**Zadanie 1**
Na podstawie tekstu o Strixhaven odpowiedz krótko:
(a) Na jakie rodzaje kart Strixhaven kładzie nacisk?
(b) Dzięki jakim mechanikom się to odbywa?
(c) Jakie karty zapowiedziano do omówienia w ostatnim zdaniu?
**Zadanie 2**
Dopisz ciąg dalszy tekstu o Strixhaven, zaczynając od miejsca, w którym się kończy.

**Fragment tekstu**
____

Mimo oczywistych podobieństw do Hogwartu świat Strixhaven wydaje się być ciekawy i spójny. Strixhaven kładzie nacisk na sorcery i instanty przez mechaniki magecraft oraz learn, no a kto nie lubi spellslinger decków? Power level Strixhaven: School of Mages nie powala i bardzo dobrze. Może nie ma przez to oczywistych decków, które dołączą do standardowego tier 1, ale na pewno mamy opcje, które mogą znaleźć miejsce w istniejących deckach i tym właśnie kartom przyjrzę się dziś.

____

**Wycinek danych**

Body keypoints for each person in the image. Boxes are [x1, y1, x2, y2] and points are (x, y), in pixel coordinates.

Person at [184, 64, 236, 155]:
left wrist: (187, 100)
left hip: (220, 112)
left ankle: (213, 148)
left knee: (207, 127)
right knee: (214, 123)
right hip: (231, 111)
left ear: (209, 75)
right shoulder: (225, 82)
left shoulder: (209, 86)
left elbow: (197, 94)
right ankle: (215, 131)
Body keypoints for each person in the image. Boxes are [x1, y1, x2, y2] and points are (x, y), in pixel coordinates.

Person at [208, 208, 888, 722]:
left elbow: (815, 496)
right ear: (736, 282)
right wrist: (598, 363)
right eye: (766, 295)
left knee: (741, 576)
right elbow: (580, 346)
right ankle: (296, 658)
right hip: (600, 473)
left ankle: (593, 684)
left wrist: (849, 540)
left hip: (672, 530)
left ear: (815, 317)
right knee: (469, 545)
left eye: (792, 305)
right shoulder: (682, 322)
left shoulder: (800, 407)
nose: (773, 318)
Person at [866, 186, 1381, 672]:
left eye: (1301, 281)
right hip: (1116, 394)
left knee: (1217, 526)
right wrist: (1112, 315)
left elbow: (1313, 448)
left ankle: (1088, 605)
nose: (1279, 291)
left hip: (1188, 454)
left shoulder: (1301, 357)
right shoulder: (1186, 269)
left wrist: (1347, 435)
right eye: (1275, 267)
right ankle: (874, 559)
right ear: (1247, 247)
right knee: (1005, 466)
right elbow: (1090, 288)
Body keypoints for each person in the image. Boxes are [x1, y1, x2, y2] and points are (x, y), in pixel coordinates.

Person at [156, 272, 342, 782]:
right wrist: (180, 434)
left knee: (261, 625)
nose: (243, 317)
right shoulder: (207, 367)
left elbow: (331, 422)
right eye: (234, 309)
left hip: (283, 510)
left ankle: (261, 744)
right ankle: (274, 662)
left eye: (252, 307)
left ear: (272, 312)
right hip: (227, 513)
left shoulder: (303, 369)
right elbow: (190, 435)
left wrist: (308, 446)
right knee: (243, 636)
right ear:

____

**Odpowiedź 1**
(a) Na sorcery i instanty.
(b) Dzięki mechanikom magecraft oraz learn.
(c) Opcje, które mogą znaleźć miejsce w istniejących deckach.

**Odpowiedź 2**
Lekcje i pochodne
Jest dwadzieścia jeden kart z mechaniką learn oraz dwadzieścia z podtypem lesson. Wizardzi wyraźnie puszczają oczko w stronę trybu best of one na Arenie, widać to też w ostatniej regulacji sideboardu do maksymalnie siedmiu kart w tym formacie i pewnie to właśnie tam zobaczymy najwięcej lekcji. Możliwe, że w best of three też trochę pograją, choć enablery są nieco zbyt słabe, a same lekcje drogie w manie. Nie sądzę, żeby większość decków miała czas na zagranie słabej karty po to, żeby wyjąć sobie z sideboardu drogą odpowiedź, choć jeśli okaże się, że meta będzie bardzo midrange’owa, to może znajdzie się dla nich miejsce.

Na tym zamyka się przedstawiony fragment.